*Your goal*. Which lines of the entries below include "wrist"? List them all.

*Record excerpts*.
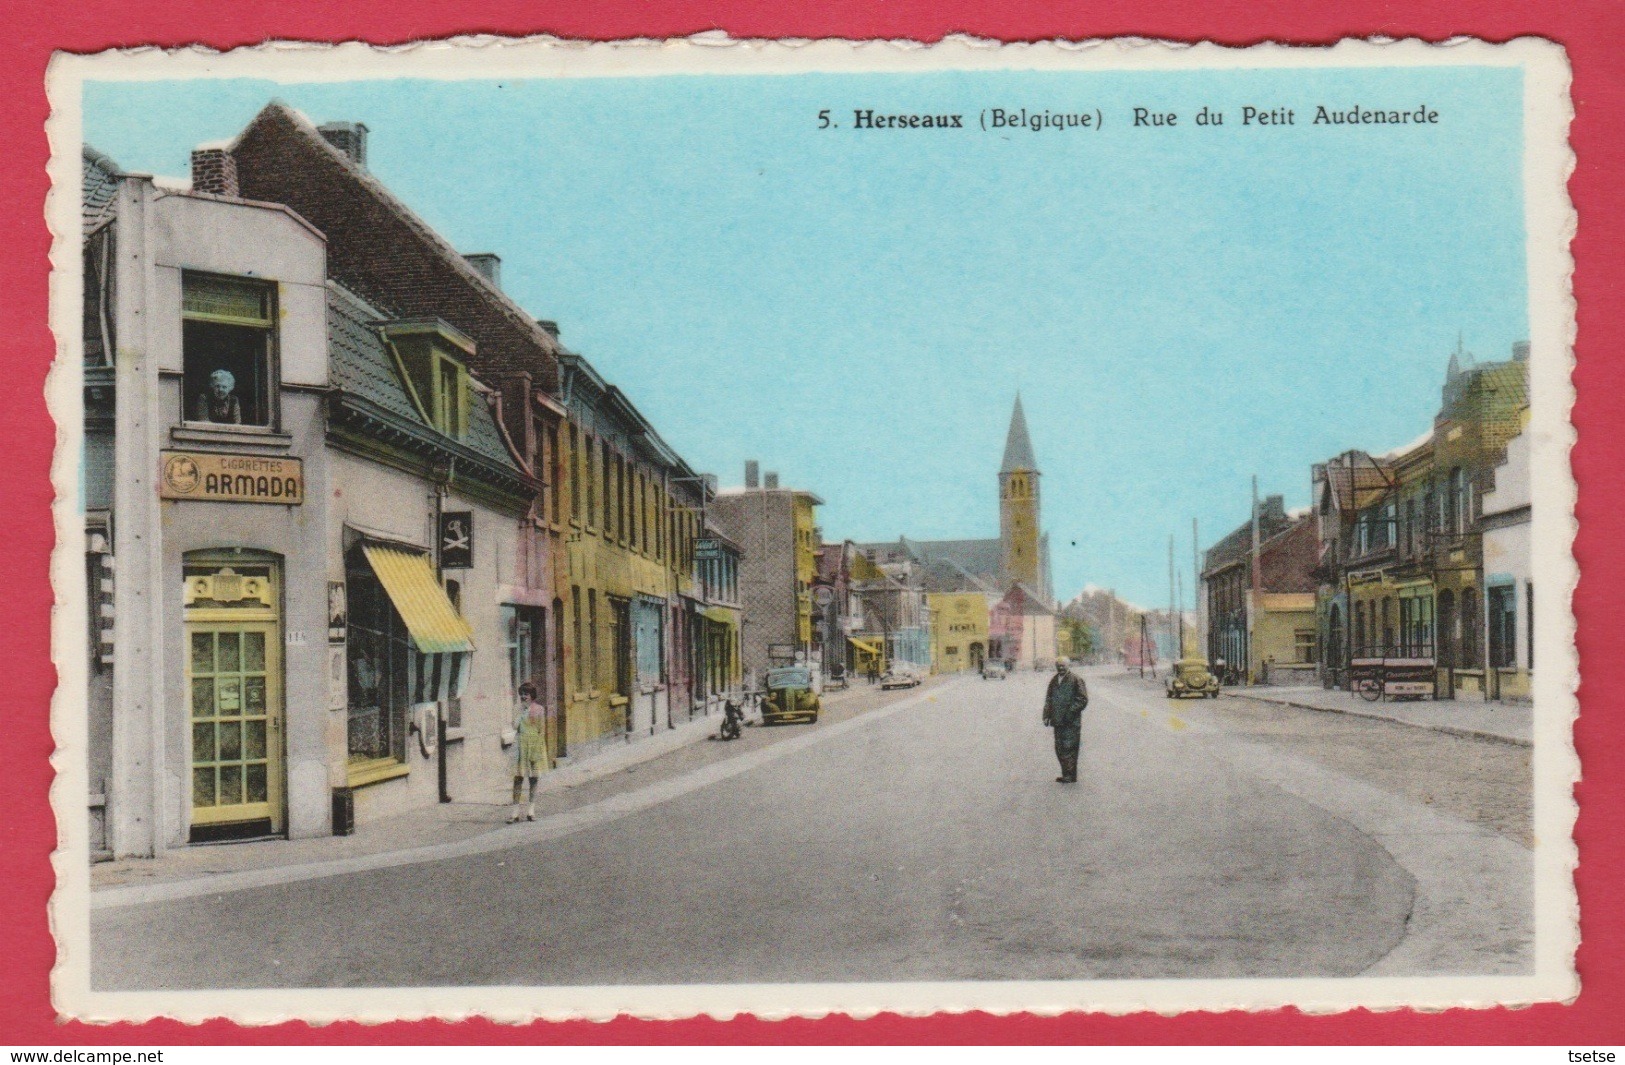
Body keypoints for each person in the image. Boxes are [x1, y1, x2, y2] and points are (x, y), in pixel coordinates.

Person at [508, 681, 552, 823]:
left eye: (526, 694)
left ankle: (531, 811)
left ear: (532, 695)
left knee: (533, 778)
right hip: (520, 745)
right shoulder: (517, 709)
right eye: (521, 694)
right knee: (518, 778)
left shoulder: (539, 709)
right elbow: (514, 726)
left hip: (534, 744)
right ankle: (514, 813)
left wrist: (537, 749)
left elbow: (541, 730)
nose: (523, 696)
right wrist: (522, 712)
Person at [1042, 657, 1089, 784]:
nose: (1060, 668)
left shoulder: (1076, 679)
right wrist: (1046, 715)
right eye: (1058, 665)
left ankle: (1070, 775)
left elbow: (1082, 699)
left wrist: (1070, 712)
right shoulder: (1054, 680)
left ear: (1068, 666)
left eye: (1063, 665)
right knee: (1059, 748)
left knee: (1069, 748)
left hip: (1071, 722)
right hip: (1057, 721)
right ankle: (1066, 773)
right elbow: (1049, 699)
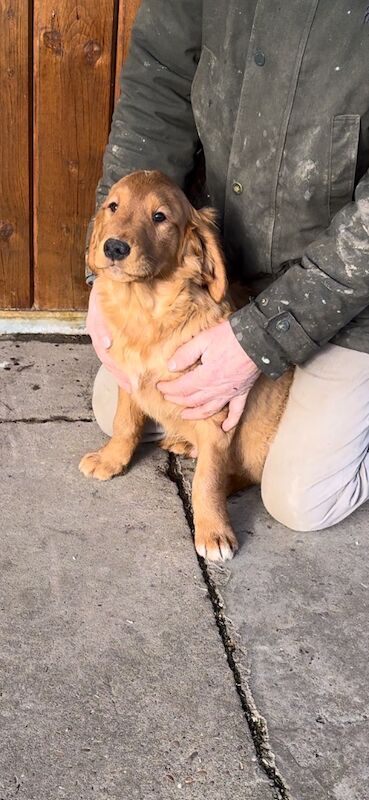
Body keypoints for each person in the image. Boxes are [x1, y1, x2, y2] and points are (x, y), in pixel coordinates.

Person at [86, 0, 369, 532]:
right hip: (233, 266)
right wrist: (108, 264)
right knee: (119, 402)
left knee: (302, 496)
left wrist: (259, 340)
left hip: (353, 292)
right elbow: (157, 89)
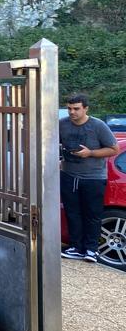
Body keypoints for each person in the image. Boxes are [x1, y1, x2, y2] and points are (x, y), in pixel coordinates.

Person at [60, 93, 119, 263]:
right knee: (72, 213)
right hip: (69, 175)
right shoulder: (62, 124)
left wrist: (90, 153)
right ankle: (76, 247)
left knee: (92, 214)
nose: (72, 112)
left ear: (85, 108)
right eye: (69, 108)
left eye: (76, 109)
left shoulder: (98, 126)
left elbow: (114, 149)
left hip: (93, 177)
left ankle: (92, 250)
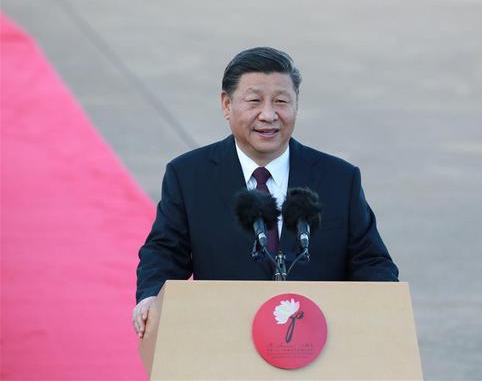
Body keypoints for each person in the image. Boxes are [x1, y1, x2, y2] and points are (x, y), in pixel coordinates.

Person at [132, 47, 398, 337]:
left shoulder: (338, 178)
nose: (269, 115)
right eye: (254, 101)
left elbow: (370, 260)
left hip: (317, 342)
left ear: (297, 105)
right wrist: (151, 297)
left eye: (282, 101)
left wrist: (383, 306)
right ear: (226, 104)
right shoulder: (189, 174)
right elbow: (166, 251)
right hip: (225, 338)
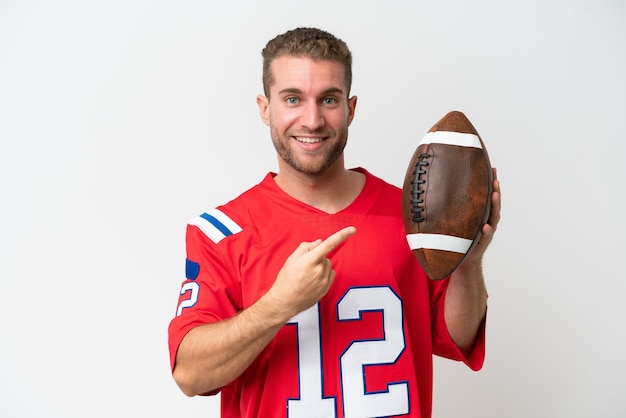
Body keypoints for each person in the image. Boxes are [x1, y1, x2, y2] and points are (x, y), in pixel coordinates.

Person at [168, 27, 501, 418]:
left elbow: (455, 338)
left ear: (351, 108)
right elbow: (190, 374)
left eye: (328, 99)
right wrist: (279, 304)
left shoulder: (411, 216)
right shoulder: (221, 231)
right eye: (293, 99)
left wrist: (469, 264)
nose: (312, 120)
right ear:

*Solution*.
left wrist: (537, 749)
right wrist: (522, 712)
right wrist: (1046, 715)
left wrist: (1070, 712)
right wrist: (108, 264)
left wrist: (259, 340)
left wrist: (90, 153)
right wrist: (151, 297)
left wrist: (383, 306)
right wrist: (279, 304)
left wrist: (469, 264)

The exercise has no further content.